Job A
Extract the piece on Julian Anderson at the Wigmore Hall in full, word for word.

━━━ Excerpted passage ━━━

Monday, 4 November 2013

Julian Anderson Wigmore Hall

Julian Anderson's first opera The Thebans comes to the ENO next year. Any opera by a major British composer is important, so Julian Anderson Day at the Wigmore Hall provided welcome insight.  Anderson has just been appointed Composer in Residence at the Wigmore Hall, the latest acolade in a career that will probably win him a knighthood at some stage.. He's a big figure in British music, as a teacher, presenter and musician. His music is accessible enough to have broad appeal, and original enough to earn respect.

"Harmony" from The Thebans featured at this year's BBC Proms but those few minutes could hardly make much impact, though they reflected Anderson's interest in writing large choral pieces. Ironically, the chamber works at the Wigmore Hall might give better clues as to what The Thebans might be like.

━━━ Material for this task ━━━

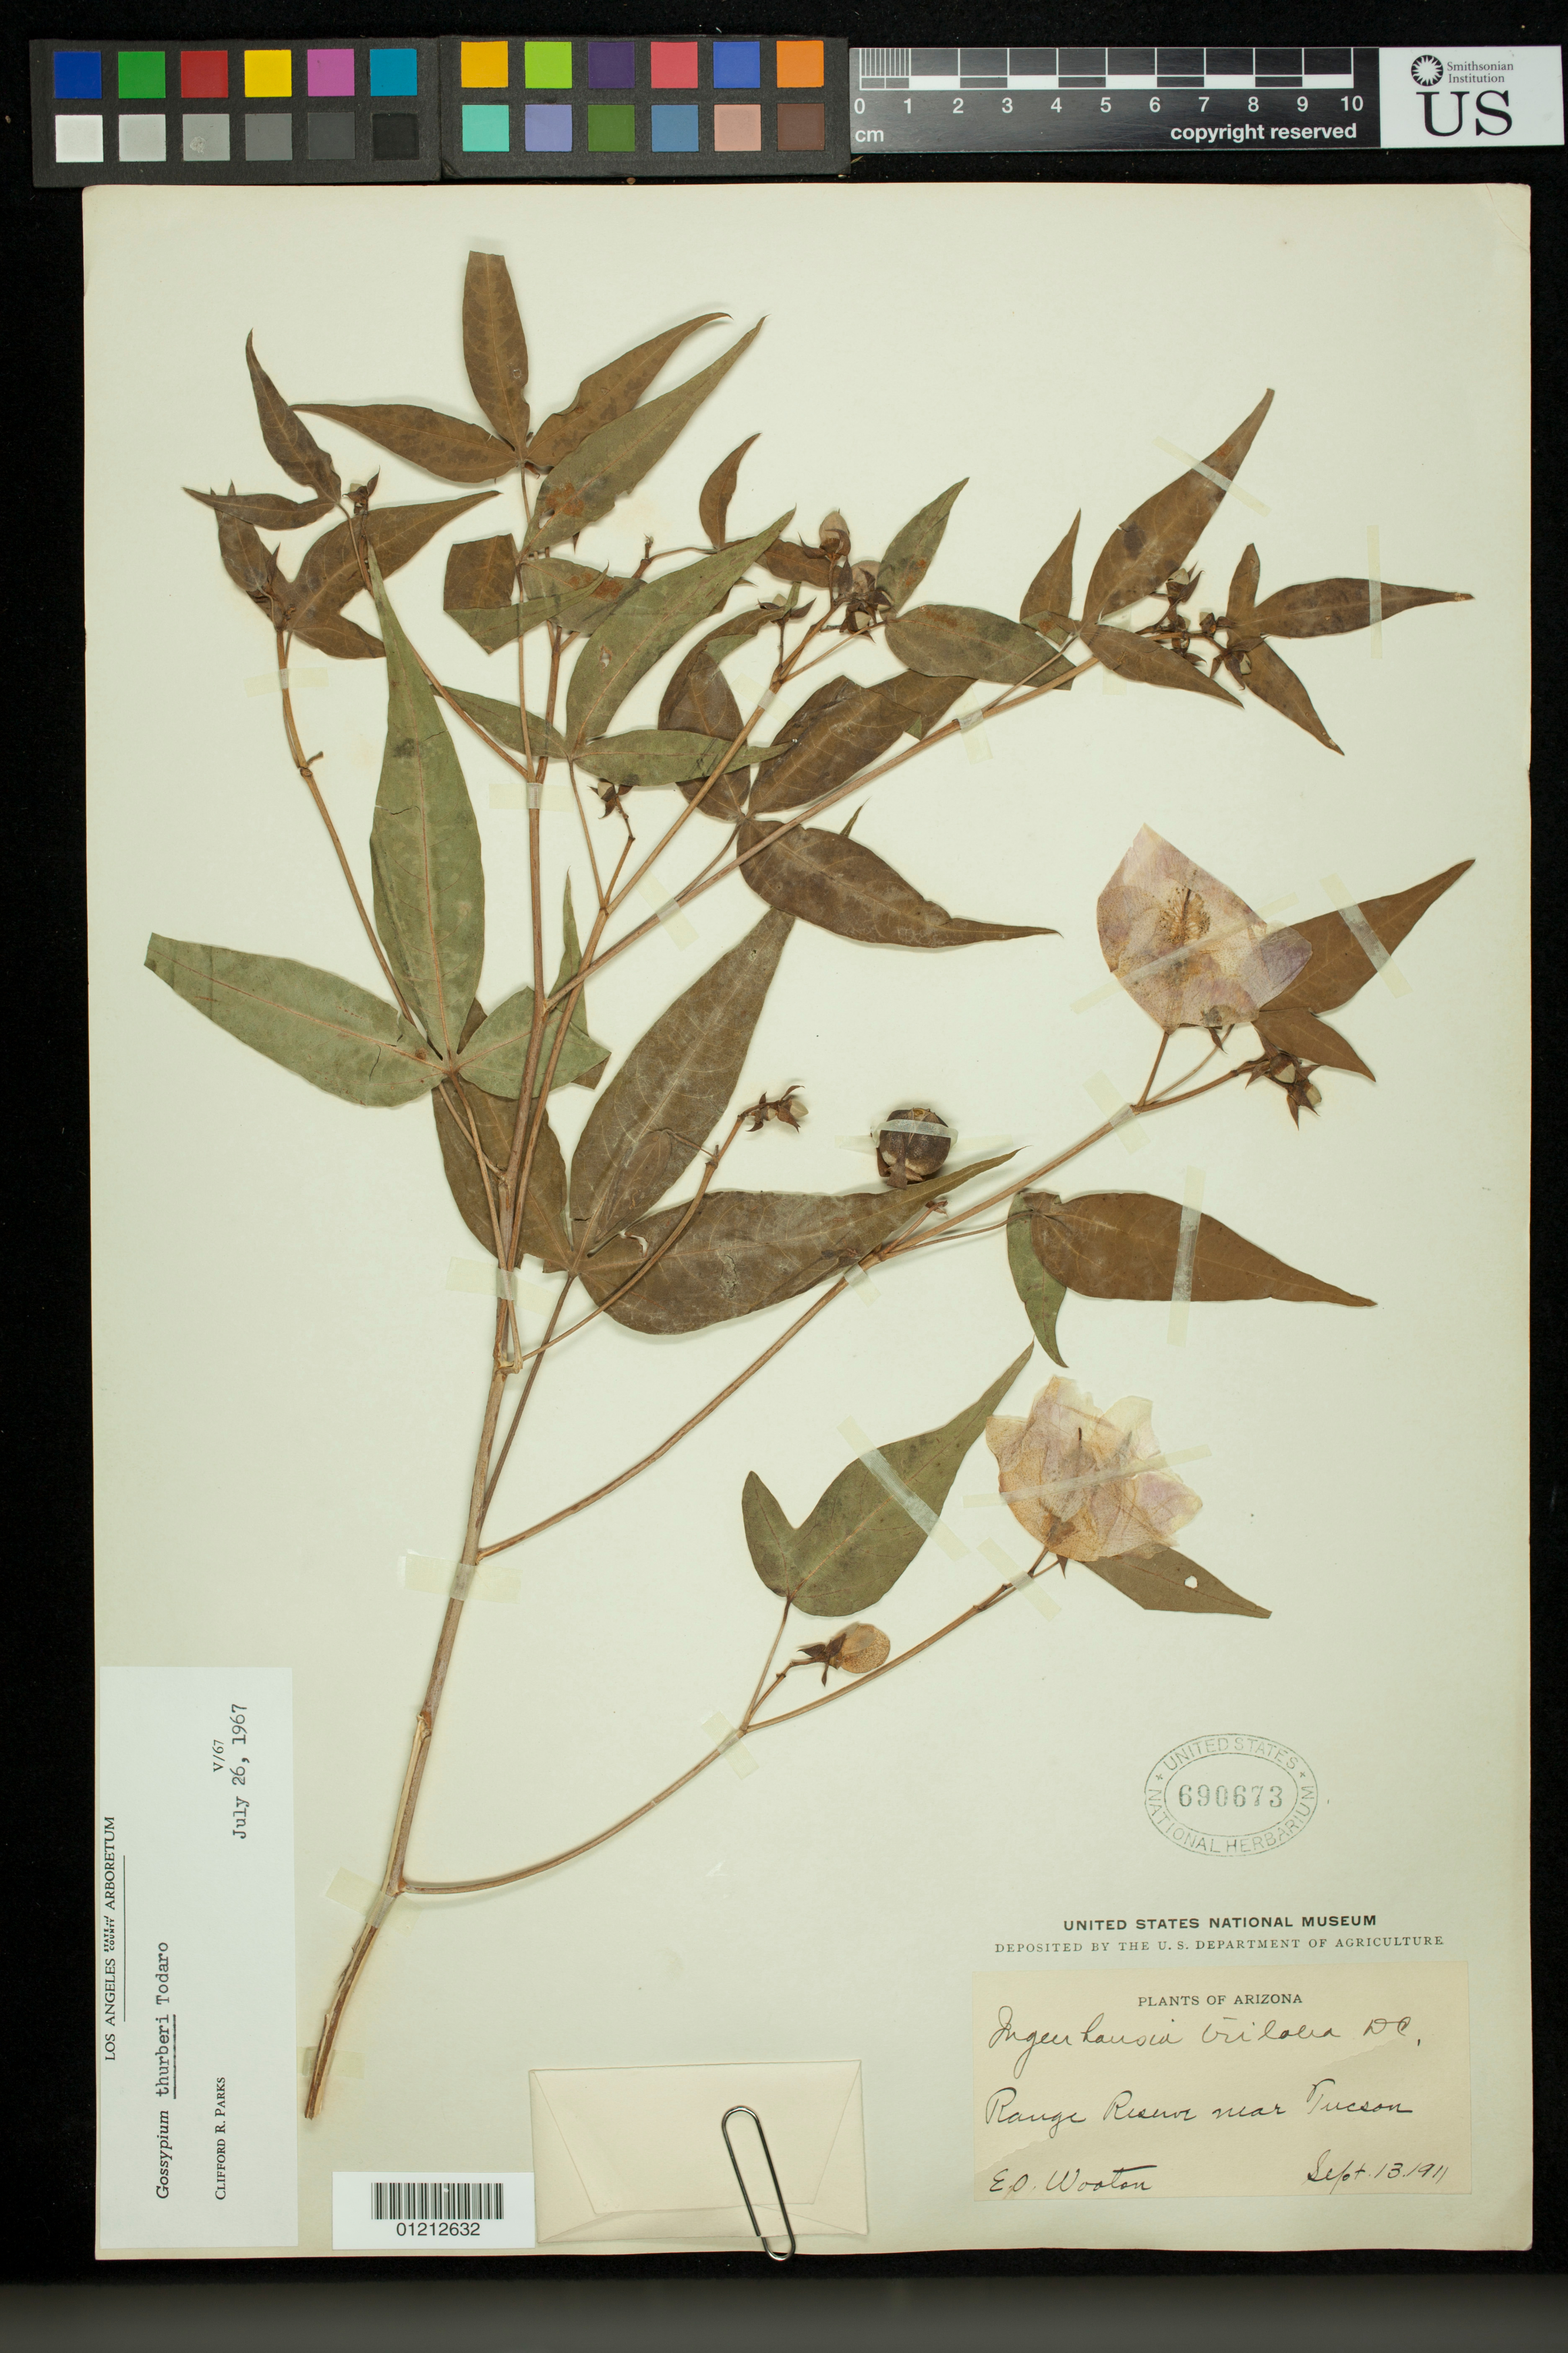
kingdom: Plantae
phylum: Tracheophyta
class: Magnoliopsida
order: Malvales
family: Malvaceae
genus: Gossypium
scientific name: Gossypium thurberi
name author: Tod.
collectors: E. O. Wooton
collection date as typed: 13 Sep 1911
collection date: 1911-09-13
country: United States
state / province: Arizona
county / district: Pima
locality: Range Reserve near Tucson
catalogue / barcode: US 690673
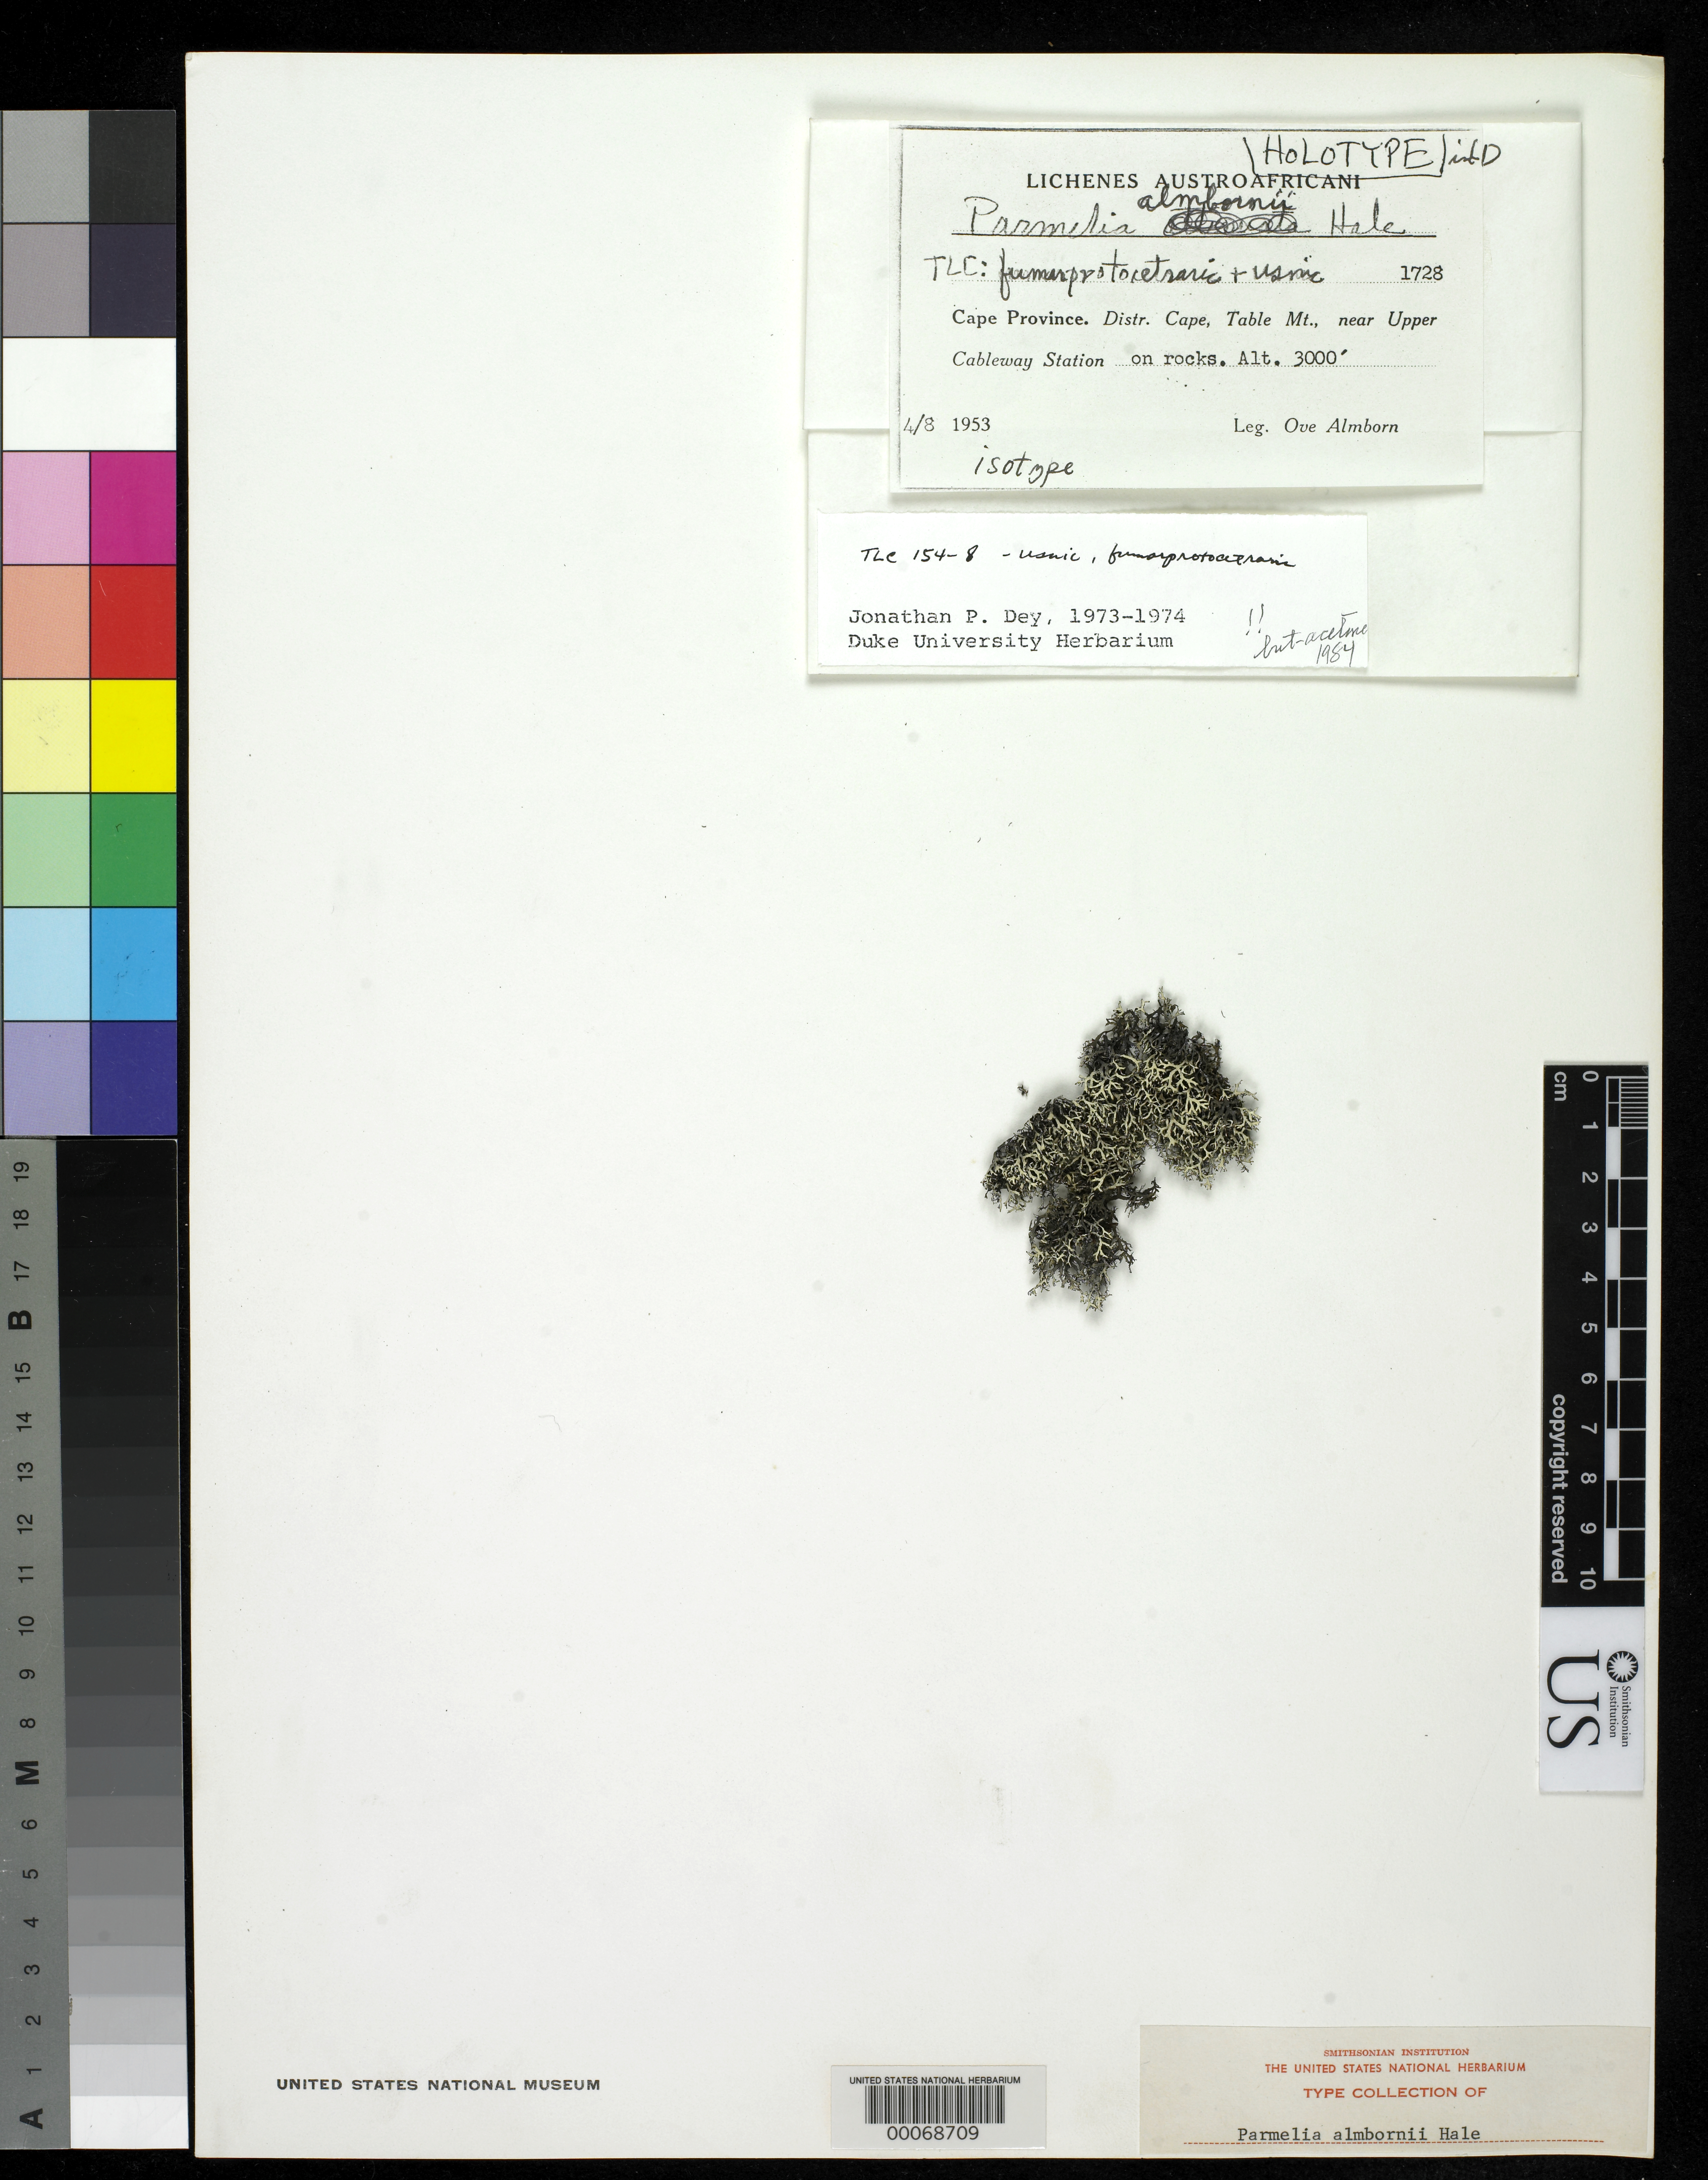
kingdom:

━━━

Job B
Copy the listing word for word, starting at the line containing "order: Malvales" and continuing through its final line, but leave out the pictures.

Final result A
Monday, 4 November 2013

Julian Anderson Wigmore Hall

Julian Anderson's first opera The Thebans comes to the ENO next year. Any opera by a major British composer is important, so Julian Anderson Day at the Wigmore Hall provided welcome insight.  Anderson has just been appointed Composer in Residence at the Wigmore Hall, the latest acolade in a career that will probably win him a knighthood at some stage.. He's a big figure in British music, as a teacher, presenter and musician. His music is accessible enough to have broad appeal, and original enough to earn respect.

"Harmony" from The Thebans featured at this year's BBC Proms but those few minutes could hardly make much impact, though they reflected Anderson's interest in writing large choral pieces. Ironically, the chamber works at the Wigmore Hall might give better clues as to what The Thebans might be like.

Final result B
order: Malvales
family: Malvaceae
genus: Gossypium
scientific name: Gossypium thurberi
name author: Tod.
collectors: E. O. Wooton
collection date as typed: 13 Sep 1911
collection date: 1911-09-13
country: United States
state / province: Arizona
county / district: Pima
locality: Range Reserve near Tucson
catalogue / barcode: US 690673
kingdom:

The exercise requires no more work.